Task to complete: In full and without alteration, output each record given here.

Listed records:
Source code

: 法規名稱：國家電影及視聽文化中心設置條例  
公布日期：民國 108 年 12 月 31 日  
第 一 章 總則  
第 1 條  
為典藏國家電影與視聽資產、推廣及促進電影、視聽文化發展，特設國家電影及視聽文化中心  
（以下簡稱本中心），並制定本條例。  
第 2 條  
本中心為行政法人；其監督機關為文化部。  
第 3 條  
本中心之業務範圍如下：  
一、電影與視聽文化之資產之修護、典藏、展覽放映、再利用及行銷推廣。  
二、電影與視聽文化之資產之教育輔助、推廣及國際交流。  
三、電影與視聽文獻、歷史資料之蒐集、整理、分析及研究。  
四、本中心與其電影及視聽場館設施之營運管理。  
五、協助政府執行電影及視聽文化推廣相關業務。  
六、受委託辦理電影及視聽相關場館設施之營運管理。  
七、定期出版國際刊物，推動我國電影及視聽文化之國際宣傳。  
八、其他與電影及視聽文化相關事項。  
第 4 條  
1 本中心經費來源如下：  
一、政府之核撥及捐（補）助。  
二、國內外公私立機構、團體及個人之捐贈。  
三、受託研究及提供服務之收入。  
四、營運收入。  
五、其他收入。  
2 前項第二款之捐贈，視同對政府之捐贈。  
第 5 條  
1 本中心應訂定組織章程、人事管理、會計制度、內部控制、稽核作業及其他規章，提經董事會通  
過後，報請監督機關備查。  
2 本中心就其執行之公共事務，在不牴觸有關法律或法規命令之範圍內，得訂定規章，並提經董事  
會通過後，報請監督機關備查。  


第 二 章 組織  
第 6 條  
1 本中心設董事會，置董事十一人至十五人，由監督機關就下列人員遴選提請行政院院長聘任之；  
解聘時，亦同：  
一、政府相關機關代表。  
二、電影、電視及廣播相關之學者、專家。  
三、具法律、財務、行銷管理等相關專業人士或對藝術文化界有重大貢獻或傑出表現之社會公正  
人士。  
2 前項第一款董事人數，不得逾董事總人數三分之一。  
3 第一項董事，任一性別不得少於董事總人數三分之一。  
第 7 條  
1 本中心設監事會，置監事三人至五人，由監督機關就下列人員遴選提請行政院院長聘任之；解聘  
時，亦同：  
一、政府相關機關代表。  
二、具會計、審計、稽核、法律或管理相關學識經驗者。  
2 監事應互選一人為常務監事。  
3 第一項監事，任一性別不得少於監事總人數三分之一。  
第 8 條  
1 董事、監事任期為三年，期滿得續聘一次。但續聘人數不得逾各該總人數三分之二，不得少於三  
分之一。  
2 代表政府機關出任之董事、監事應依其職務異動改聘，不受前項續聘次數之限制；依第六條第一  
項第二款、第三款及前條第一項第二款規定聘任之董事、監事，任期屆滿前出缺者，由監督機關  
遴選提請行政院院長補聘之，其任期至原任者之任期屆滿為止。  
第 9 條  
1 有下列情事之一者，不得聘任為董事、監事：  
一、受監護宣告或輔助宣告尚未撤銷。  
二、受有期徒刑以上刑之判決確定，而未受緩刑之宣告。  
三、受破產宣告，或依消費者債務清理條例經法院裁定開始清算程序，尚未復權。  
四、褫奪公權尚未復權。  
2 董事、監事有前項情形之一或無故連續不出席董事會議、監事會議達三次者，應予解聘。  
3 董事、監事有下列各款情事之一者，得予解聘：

Solution below:
Source code

: 法規名稱：國家電影及視聽文化中心設置條例  
公布日期：民國 108 年 12 月 31 日  
第 一 章 總則  
第 1 條  
為典藏國家電影與視聽資產、推廣及促進電影、視聽文化發展，特設國家電影及視聽文化中心  
（以下簡稱本中心），並制定本條例。  
第 2 條  
本中心為行政法人；其監督機關為文化部。  
第 3 條  
本中心之業務範圍如下：  
一、電影與視聽文化之資產之修護、典藏、展覽放映、再利用及行銷推廣。  
二、電影與視聽文化之資產之教育輔助、推廣及國際交流。  
三、電影與視聽文獻、歷史資料之蒐集、整理、分析及研究。  
四、本中心與其電影及視聽場館設施之營運管理。  
五、協助政府執行電影及視聽文化推廣相關業務。  
六、受委託辦理電影及視聽相關場館設施之營運管理。  
七、定期出版國際刊物，推動我國電影及視聽文化之國際宣傳。  
八、其他與電影及視聽文化相關事項。  
第 4 條  
1 本中心經費來源如下：  
一、政府之核撥及捐（補）助。  
二、國內外公私立機構、團體及個人之捐贈。  
三、受託研究及提供服務之收入。  
四、營運收入。  
五、其他收入。  
2 前項第二款之捐贈，視同對政府之捐贈。  
第 5 條  
1 本中心應訂定組織章程、人事管理、會計制度、內部控制、稽核作業及其他規章，提經董事會通  
過後，報請監督機關備查。  
2 本中心就其執行之公共事務，在不牴觸有關法律或法規命令之範圍內，得訂定規章，並提經董事  
會通過後，報請監督機關備查。  


第 二 章 組織  
第 6 條  
1 本中心設董事會，置董事十一人至十五人，由監督機關就下列人員遴選提請行政院院長聘任之；  
解聘時，亦同：  
一、政府相關機關代表。  
二、電影、電視及廣播相關之學者、專家。  
三、具法律、財務、行銷管理等相關專業人士或對藝術文化界有重大貢獻或傑出表現之社會公正  
人士。  
2 前項第一款董事人數，不得逾董事總人數三分之一。  
3 第一項董事，任一性別不得少於董事總人數三分之一。  
第 7 條  
1 本中心設監事會，置監事三人至五人，由監督機關就下列人員遴選提請行政院院長聘任之；解聘  
時，亦同：  
一、政府相關機關代表。  
二、具會計、審計、稽核、法律或管理相關學識經驗者。  
2 監事應互選一人為常務監事。  
3 第一項監事，任一性別不得少於監事總人數三分之一。  
第 8 條  
1 董事、監事任期為三年，期滿得續聘一次。但續聘人數不得逾各該總人數三分之二，不得少於三  
分之一。  
2 代表政府機關出任之董事、監事應依其職務異動改聘，不受前項續聘次數之限制；依第六條第一  
項第二款、第三款及前條第一項第二款規定聘任之董事、監事，任期屆滿前出缺者，由監督機關  
遴選提請行政院院長補聘之，其任期至原任者之任期屆滿為止。  
第 9 條  
1 有下列情事之一者，不得聘任為董事、監事：  
一、受監護宣告或輔助宣告尚未撤銷。  
二、受有期徒刑以上刑之判決確定，而未受緩刑之宣告。  
三、受破產宣告，或依消費者債務清理條例經法院裁定開始清算程序，尚未復權。  
四、褫奪公權尚未復權。  
2 董事、監事有前項情形之一或無故連續不出席董事會議、監事會議達三次者，應予解聘。  
3 董事、監事有下列各款情事之一者，得予解聘：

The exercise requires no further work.